Mamdani urged to consider tutoring, housing for teachers, school mergers and other initiatives
Educators Present Comprehensive Vision for NYC School System Transformation
As Mayor-elect Zohran Mamdani prepares to take over the nation’s largest school system on January 1, educators, advocates, parents, and students have submitted more than 18 bold ideas for reform and improvement. These proposals span curriculum redesign, teacher support, school structure, and student wellness. The ideas come from accomplished practitioners, nonprofit leaders, and students themselves, offering the incoming mayor a roadmap of reforms that stakeholders believe could meaningfully improve educational outcomes for nearly 900,000 students across the five boroughs.
Teacher Support and Affordability: A Crisis Within a Crisis
Multiple education leaders have highlighted that solving teacher shortages requires addressing housing affordability. Only about 20 percent of rental units in New York City are affordable to teachers, creating a recruitment and retention crisis. Lisa Margosian, CEO of Achievement First Public Charter Schools, has called for a citywide effort to build dedicated mixed-income housing for teachers with rent capped at 30 percent of income. This practical step would make teaching sustainable, improve recruitment and retention, and give students the stability and high-quality instruction they deserve. Other educators emphasize that every teacher deserves a coach of their choice, selected in partnership with principals and districts, to support continuous professional development tailored to individual needs.
Reimagining High School Through Capstone Projects
Shael Polakow-Suransky, President of Bank Street College of Education, proposes replacing 12th-grade seat time with a yearlong city capstone project. With New York sunsetting its Regents exams, schools have a once-in-a-generation opportunity to stop wasting months on test prep. Instead, all seniors could pursue either deep civic action projects or apprenticeships in high-growth sectors like green energy and healthcare.
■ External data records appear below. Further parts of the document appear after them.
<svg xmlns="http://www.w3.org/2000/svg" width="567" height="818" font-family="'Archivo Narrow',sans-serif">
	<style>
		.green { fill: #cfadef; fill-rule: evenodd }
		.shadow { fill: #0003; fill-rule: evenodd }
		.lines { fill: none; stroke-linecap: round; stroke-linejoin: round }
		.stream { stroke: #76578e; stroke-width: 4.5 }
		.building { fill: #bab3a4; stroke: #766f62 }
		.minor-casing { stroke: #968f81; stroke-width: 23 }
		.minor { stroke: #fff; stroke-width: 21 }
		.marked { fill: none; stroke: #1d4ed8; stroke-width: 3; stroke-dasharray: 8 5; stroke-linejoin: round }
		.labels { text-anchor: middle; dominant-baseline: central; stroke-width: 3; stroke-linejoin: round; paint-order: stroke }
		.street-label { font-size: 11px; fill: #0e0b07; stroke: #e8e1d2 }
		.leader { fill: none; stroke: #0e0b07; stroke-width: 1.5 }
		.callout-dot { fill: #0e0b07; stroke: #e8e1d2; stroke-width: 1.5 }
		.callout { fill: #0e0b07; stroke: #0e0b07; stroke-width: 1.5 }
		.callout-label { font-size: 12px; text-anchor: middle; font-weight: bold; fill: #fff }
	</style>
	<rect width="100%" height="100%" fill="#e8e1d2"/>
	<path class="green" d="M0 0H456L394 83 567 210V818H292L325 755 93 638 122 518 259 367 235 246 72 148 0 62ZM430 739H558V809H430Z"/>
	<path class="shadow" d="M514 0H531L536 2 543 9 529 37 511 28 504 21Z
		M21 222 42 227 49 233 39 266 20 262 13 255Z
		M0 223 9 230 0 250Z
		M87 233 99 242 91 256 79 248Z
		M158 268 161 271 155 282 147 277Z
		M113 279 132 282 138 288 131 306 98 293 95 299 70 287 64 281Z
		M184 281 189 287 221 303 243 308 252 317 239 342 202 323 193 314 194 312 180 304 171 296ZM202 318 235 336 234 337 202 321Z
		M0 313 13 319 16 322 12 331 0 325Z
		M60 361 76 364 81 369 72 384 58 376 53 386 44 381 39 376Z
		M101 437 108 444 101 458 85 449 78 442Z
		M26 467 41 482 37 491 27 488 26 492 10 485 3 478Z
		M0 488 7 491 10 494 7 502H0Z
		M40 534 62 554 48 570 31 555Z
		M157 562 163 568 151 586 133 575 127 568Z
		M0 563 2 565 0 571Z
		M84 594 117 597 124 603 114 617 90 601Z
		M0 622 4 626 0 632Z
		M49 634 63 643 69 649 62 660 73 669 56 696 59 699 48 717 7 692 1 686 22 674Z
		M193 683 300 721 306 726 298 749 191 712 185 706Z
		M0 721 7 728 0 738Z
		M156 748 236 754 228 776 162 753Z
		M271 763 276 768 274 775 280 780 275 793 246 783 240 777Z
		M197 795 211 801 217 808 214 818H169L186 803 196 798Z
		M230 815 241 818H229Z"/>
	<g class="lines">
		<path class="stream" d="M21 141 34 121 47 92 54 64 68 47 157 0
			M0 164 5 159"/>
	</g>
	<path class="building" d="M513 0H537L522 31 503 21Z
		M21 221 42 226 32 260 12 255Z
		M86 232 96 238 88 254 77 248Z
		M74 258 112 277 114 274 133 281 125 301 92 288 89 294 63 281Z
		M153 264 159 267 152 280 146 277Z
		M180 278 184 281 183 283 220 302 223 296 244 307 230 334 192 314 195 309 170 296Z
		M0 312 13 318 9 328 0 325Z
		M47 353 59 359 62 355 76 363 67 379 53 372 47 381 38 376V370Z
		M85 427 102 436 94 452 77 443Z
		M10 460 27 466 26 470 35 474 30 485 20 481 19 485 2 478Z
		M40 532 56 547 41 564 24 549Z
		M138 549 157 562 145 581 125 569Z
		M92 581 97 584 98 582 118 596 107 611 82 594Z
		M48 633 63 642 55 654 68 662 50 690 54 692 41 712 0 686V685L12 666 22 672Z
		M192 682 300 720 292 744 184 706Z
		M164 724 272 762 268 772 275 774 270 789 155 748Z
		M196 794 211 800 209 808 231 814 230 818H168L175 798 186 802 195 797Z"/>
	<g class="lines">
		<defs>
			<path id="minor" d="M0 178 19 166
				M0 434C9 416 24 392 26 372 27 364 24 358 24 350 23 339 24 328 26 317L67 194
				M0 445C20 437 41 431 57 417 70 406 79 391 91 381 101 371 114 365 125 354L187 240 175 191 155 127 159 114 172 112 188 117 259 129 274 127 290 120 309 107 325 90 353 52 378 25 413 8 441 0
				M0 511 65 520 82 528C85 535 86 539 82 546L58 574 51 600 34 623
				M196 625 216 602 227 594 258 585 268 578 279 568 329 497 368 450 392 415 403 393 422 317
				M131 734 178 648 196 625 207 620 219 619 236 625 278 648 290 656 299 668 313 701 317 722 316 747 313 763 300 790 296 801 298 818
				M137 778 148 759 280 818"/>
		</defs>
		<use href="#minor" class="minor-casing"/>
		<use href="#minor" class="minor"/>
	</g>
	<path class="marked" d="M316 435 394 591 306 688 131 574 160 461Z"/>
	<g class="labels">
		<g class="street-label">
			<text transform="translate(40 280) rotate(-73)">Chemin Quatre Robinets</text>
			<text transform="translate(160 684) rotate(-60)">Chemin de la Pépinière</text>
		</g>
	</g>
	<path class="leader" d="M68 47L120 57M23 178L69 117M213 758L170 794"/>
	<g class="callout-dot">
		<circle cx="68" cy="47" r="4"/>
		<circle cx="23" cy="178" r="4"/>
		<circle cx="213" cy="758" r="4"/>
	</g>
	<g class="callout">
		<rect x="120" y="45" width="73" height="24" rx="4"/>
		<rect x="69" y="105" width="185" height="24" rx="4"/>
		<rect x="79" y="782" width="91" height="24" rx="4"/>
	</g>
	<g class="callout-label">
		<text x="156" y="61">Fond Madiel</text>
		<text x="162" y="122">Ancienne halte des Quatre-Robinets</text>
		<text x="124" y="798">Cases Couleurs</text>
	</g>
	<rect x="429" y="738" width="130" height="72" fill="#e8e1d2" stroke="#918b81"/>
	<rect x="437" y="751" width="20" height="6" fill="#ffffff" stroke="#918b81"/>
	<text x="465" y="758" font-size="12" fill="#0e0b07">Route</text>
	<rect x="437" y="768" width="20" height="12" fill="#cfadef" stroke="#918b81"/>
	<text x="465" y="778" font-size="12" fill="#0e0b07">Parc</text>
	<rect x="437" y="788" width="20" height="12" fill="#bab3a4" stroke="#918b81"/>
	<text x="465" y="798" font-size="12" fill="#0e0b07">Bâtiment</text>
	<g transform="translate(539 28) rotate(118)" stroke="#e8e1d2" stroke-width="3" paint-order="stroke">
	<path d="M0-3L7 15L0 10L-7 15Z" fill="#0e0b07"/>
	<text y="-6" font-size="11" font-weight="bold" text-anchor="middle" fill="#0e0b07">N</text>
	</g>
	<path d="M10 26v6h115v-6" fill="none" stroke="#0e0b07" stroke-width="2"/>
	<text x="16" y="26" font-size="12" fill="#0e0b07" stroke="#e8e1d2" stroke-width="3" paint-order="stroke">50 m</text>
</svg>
This approach recognizes that students need not just academic knowledge but professional networks and skilled career pathways that lead to earning power sufficient to afford housing in the city.
Tutoring, Integration, and Whole-Child Support
Katie Pace Miles, a Brooklyn College professor and founder of The Reading Institute, advocates for intensive tutoring for all students who need it. Research shows that high-impact tutoring occurring three to five times weekly using evidence-based programs allows students behind benchmarks to catch up to grade-level expectations. Equitable access to this support would address the reality that privileged families hire tutors while public school students often receive minimal academic support. Arlen Benjamin-Gomez of EdTrust-New York proposes requiring every district to create a local integration plan. Diversifying schools is one of the few proven strategies to improve outcomes for all students, and District 15’s equitable middle-school lottery reduced economic segregation by 55 percent and racial segregation by 38 percent in just one year.
School Structures and Closing the Academic Gap
Ray Domanico, Senior Fellow at the Manhattan Institute, proposes boldly consolidating underenrolled schools into larger schools with stronger leadership and programmatic offerings. Declining birth rates mean fewer students enrolling in traditional public schools. Strategically merging schools rather than letting them deteriorate could free buildings for conversion into affordable housing, addressing both school quality and housing affordability simultaneously. Diane Ravitch, the influential education leader and author, advocates for expanding community schools that provide wraparound services including medical screening, vision testing, dental care, meals, and connection to city services and employment resources. Rather than promoting school choice, which destabilizes neighborhoods, community schools anchor institutions that strengthen families and communities.
Social Emotional Learning and Student Voice
Kevin Dahill-Fuchel of Counseling In Schools proposes expanding social and emotional well-being assessments on student report cards from their current limitation to pre-K and kindergarten through all of high school. Recognizing non-academic qualities like being friendly, helpful, hardworking, and reflective would value and nurture students as complete persons while strengthening their chance at academic success. Liz Pitofsky of the Service Learning Project calls for making sure all schools have active student councils that meet regularly with administrators, engaging youth in problem-solving about their schools and neighborhoods. When children and teens have opportunities to make their voices heard, they see themselves as leaders with responsibility for citizenship.
Practical Wellness and Food Initiatives
Rachel Sabella of No Kid Hungry New York emphasizes treating schools as nutrition hubs, increasing school pantries, helping families apply for SNAP and other benefits, and maximizing reach of existing meal programs. Student Jeremiah Dickerson from Williamsburg Charter High School calls for better school food, noting that students deserve healthier options than the current offerings. These practical changes acknowledge that hungry, well-nourished students learn better.
What These Proposals Reflect
The breadth and specificity of these proposals suggest that educators and advocates have thought deeply about school improvement. They are not calling for wholesale privatization or dismantling public education. Rather, they propose strengthening public schools through teacher support, curricular innovation, community integration, and whole-child approaches. Mamdani stated he would assess all appointees, including the schools chancellor, based on results. These ideas offer metrics for success and accountability that the incoming administration could adopt to demonstrate commitment to public education.